Table of Contents Author Guidelines Submit a Manuscript
Canadian Journal of Infectious Diseases and Medical Microbiology
Volume 16, Issue 6, Pages 335-341
http://dx.doi.org/10.1155/2005/679386
Original Article

The Role of The Cytomegalovirus Antigenemia Assay in the Detection and Prevention of Cytomegalovirus Syndrome and Disease in Solid Organ Transplant Recipients: A Review of the British Columbia Experience

Erica D Greanya,1,2 Nilufar Partovi,1,2 Eric M Yoshida,3,4 R Jean Shapiro,3,5 Robert D Levy,3,6 Chris H Sherlock,3,7 and Gwen M Stephens8

1Pharmaceutical Sciences Clinical Service Unit, Vancouver General Hospital, Vancouver, British Columbia, Canada
2Faculty of Pharmaceutical Sciences, University of British Columbia, Vancouver, British Columbia, Canada
3Faculty of Medicine, University of British Columbia, Vancouver, British Columbia, Canada
4Liver Transplant Program, British Columbia Transplant Society, Vancouver, British Columbia, Canada
55Renal Transplant Program, British Columbia Transplant Society, Vancouver, British Columbia, Canada
6Lung Transplant Program, British Columbia Transplant Society, Vancouver, British Columbia, Canada
7Virology, British Columbia Transplant Society, Vancouver, British Columbia, Canada
8British Columbia Centre for Disease Control, Vancouver, British Columbia, Canada

Copyright © 2005 Hindawi Publishing Corporation. This is an open access article distributed under the Creative Commons Attribution License, which permits unrestricted use, distribution, and reproduction in any medium, provided the original work is properly cited.

Abstract

BACKGROUND: The pp65 cytomegalovirus (CMV) antigenemia assay has been used as a means of guiding the pre-emptive therapy of CMV disease in solid organ transplant (SOT) recipients. Recently, concerns have been raised regarding the utility of the test to accurately and precisely detect viral activity early enough to reduce the morbidity and mortality associated with CMV.

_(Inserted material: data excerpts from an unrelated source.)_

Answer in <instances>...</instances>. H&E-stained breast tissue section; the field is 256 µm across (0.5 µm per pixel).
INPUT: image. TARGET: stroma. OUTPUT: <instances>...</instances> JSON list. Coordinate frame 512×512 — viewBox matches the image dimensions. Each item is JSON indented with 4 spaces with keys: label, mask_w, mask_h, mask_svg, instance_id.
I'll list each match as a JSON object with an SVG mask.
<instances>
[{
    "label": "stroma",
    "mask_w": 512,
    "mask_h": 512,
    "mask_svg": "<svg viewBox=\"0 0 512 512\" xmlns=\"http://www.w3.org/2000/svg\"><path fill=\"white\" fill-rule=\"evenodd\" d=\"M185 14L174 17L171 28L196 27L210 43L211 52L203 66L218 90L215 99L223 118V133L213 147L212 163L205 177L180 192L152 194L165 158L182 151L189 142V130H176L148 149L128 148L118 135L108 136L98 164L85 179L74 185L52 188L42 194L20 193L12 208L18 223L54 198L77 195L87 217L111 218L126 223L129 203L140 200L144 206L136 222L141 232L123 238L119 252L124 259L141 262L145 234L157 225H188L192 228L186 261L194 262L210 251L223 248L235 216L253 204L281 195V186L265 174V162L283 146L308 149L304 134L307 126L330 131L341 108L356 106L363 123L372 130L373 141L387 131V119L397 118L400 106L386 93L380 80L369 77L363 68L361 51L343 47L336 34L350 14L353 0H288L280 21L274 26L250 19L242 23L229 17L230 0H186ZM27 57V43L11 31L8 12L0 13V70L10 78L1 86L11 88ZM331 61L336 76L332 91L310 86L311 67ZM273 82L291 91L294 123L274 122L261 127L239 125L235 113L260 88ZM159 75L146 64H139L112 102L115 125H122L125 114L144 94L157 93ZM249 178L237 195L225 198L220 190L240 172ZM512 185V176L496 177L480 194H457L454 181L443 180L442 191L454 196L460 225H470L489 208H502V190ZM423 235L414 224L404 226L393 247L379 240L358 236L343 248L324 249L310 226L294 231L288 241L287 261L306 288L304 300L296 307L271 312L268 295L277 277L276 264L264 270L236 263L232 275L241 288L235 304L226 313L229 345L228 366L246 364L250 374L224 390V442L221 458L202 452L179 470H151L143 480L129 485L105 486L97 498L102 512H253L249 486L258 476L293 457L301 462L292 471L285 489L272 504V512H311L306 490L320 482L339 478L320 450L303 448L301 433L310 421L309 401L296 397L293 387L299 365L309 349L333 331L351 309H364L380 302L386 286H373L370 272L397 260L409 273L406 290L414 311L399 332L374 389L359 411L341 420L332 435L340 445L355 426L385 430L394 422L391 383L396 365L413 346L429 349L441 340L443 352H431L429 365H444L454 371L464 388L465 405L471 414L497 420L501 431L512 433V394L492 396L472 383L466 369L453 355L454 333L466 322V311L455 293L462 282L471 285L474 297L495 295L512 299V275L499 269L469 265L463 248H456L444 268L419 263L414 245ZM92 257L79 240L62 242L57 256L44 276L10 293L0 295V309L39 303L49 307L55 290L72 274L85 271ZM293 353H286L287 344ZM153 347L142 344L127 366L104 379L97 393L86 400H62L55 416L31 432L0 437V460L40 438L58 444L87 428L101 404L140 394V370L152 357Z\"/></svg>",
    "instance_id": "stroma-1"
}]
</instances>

OBJECTIVE: To determine the performance characteristics of the method of antigenemia testing of SOT recipients used at Vancouver General Hospital, Vancouver, British Columbia.

METHODS: All SOT recipients between January 1, 1999, and June 30, 2000, were retrospectively reviewed for six months following transplantation. Physical examination results, laboratory parameters, antigenemia results and treatment information were reviewed.

RESULTS: A total of 134 kidney, liver, lung and kidney-pancreas transplant recipients were included in the analysis. The overall performance characteristics of the antigenemia assay in predicting CMV disease included a sensitivity of 64%, a specificity of 81%, a positive predictive value of 76% and a negative predictive value of 71%. A mean of 18 days passed between the onset of signs and symptoms of CMV disease/syndrome and the first recorded positive antigenemia result, and only 26% of patients had a positive test result before the onset of symptoms. It was found that an antigenemia test breakpoint of at least one positive cell for defining a positive test provided the most sensitive and specific prediction, with increased odds of developing CMV disease.

CONCLUSIONS: Based on performance characteristics, the Vancouver General Hospital's current method of antigenemia testing to guide pre-emptive ganciclovir therapy in SOT patients is not optimal for the early detection of disease. Further study is needed on new molecular testing methods to determine if our ability to predict CMV disease can be improved.